TASK REQUIREMENTS: Output exactly, with nothing added, the entries from the first line through the line with "Digitize the connectivity".

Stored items

+ + +

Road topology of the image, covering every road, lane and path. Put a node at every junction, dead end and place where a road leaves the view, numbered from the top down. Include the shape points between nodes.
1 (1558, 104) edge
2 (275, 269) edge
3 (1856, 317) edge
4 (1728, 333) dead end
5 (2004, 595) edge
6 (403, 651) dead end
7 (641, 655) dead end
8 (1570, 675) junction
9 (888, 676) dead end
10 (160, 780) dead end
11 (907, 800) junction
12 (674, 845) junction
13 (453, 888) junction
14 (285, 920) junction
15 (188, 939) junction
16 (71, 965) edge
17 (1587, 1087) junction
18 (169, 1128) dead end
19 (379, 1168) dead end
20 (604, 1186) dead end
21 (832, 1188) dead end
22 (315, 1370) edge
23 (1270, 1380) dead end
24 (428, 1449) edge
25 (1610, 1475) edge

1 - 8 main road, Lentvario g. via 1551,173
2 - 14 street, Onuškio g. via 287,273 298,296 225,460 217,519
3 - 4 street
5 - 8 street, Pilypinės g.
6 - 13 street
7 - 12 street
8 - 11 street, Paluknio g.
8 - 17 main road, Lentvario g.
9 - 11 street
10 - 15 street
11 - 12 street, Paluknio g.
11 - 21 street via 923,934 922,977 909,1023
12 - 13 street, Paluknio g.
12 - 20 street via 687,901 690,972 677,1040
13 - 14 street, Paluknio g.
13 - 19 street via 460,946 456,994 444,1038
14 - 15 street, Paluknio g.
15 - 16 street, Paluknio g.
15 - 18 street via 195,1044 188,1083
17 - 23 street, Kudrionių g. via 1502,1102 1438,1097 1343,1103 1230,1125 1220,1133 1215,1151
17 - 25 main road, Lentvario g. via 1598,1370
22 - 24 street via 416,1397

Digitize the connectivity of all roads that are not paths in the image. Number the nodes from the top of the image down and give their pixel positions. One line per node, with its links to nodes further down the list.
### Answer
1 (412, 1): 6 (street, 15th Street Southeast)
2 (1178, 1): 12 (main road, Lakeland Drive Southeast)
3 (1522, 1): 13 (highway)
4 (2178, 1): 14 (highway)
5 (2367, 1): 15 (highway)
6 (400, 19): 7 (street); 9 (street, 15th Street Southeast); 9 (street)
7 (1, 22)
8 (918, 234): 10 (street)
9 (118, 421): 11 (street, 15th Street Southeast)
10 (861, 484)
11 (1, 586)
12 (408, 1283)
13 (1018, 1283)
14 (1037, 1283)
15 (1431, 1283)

+ + +

OUTPUT BELOW:
Road topology of the image, covering every road, lane and path. Put a node at every junction, dead end and place where a road leaves the view, numbered from the top down. Include the shape points between nodes.
1 (1558, 104) edge
2 (275, 269) edge
3 (1856, 317) edge
4 (1728, 333) dead end
5 (2004, 595) edge
6 (403, 651) dead end
7 (641, 655) dead end
8 (1570, 675) junction
9 (888, 676) dead end
10 (160, 780) dead end
11 (907, 800) junction
12 (674, 845) junction
13 (453, 888) junction
14 (285, 920) junction
15 (188, 939) junction
16 (71, 965) edge
17 (1587, 1087) junction
18 (169, 1128) dead end
19 (379, 1168) dead end
20 (604, 1186) dead end
21 (832, 1188) dead end
22 (315, 1370) edge
23 (1270, 1380) dead end
24 (428, 1449) edge
25 (1610, 1475) edge

1 - 8 main road, Lentvario g. via 1551,173
2 - 14 street, Onuškio g. via 287,273 298,296 225,460 217,519
3 - 4 street
5 - 8 street, Pilypinės g.
6 - 13 street
7 - 12 street
8 - 11 street, Paluknio g.
8 - 17 main road, Lentvario g.
9 - 11 street
10 - 15 street
11 - 12 street, Paluknio g.
11 - 21 street via 923,934 922,977 909,1023
12 - 13 street, Paluknio g.
12 - 20 street via 687,901 690,972 677,1040
13 - 14 street, Paluknio g.
13 - 19 street via 460,946 456,994 444,1038
14 - 15 street, Paluknio g.
15 - 16 street, Paluknio g.
15 - 18 street via 195,1044 188,1083
17 - 23 street, Kudrionių g. via 1502,1102 1438,1097 1343,1103 1230,1125 1220,1133 1215,1151
17 - 25 main road, Lentvario g. via 1598,1370
22 - 24 street via 416,1397

Digitize the connectivity of all roads that are not paths in the image. Number the nodes from the top of the image down and give their pixel positions. One line per node, with its links to nodes further down the list.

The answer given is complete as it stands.